What is required:
The entries follow. Print each one exactly.

[Human keypoint data]
★ ★ ★ ★ ★ ★ ★
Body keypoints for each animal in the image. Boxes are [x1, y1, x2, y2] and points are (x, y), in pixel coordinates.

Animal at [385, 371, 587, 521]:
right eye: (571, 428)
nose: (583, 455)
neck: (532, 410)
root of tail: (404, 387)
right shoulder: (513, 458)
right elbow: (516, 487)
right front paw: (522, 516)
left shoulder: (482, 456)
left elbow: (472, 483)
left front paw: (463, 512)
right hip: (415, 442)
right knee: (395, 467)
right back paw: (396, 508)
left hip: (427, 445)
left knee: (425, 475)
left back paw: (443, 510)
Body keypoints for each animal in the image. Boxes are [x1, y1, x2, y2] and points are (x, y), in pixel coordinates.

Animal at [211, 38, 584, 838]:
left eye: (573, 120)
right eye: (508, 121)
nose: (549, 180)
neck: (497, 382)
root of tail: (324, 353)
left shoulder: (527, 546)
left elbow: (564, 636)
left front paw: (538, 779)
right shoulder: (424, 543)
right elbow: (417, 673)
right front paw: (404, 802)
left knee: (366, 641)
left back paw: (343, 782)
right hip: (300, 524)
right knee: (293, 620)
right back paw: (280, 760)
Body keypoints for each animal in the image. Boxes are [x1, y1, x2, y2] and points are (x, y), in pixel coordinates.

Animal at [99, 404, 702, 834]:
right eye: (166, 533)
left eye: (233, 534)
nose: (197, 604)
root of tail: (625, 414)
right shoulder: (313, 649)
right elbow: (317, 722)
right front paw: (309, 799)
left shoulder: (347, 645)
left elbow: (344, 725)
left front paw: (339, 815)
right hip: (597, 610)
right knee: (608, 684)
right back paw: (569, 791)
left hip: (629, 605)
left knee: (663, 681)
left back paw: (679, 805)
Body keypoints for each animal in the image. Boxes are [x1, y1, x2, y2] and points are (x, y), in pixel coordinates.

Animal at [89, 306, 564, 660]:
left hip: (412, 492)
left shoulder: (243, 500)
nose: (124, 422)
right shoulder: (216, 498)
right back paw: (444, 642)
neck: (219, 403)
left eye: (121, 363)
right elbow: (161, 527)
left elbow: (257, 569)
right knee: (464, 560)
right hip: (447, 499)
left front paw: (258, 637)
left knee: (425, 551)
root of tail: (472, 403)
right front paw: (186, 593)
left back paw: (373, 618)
★ ★ ★ ★ ★ ★ ★
Your response:
Body keypoints for each animal in the image. Boxes are [x1, y1, x2, y2] and points are (x, y), in pixel coordinates.

Animal at [385, 371, 587, 521]:
right eye: (571, 428)
nose: (583, 455)
neck: (532, 410)
root of tail: (404, 387)
right shoulder: (513, 458)
right elbow: (516, 487)
right front paw: (522, 516)
left shoulder: (482, 456)
left elbow: (472, 483)
left front paw: (463, 512)
right hip: (415, 442)
right knee: (395, 467)
right back paw: (396, 508)
left hip: (427, 445)
left knee: (425, 475)
left back paw: (443, 510)
Body keypoints for each animal in the image. Boxes are [x1, y1, x2, y2] and points are (x, y), in pixel coordinates.

Animal at [211, 38, 584, 838]:
left eye: (573, 120)
right eye: (508, 121)
nose: (549, 180)
neck: (497, 382)
root of tail: (324, 353)
left shoulder: (527, 546)
left elbow: (564, 636)
left front paw: (538, 779)
right shoulder: (424, 543)
right elbow: (417, 673)
right front paw: (404, 802)
left knee: (366, 641)
left back paw: (343, 782)
right hip: (300, 524)
right knee: (293, 620)
right back paw: (280, 760)
Body keypoints for each animal in the image. Boxes are [x1, y1, x2, y2] and points are (x, y), in pixel coordinates.

Animal at [99, 404, 702, 834]:
right eye: (166, 533)
left eye: (233, 534)
nose: (197, 604)
root of tail: (625, 414)
right shoulder: (313, 649)
right elbow: (317, 722)
right front paw: (309, 799)
left shoulder: (347, 645)
left elbow: (344, 725)
left front paw: (339, 815)
right hip: (597, 610)
right knee: (608, 684)
right back paw: (569, 791)
left hip: (629, 605)
left knee: (663, 681)
left back paw: (679, 805)
Body keypoints for each animal in the image. Boxes are [x1, y1, x2, y2] and points are (x, y), in pixel coordinates.

Animal at [89, 306, 564, 660]:
left hip: (412, 492)
left shoulder: (243, 500)
nose: (124, 422)
right shoulder: (216, 498)
right back paw: (444, 642)
neck: (219, 403)
left eye: (121, 363)
right elbow: (161, 527)
left elbow: (257, 569)
right knee: (464, 560)
right hip: (447, 499)
left front paw: (258, 637)
left knee: (425, 551)
root of tail: (472, 403)
right front paw: (186, 593)
left back paw: (373, 618)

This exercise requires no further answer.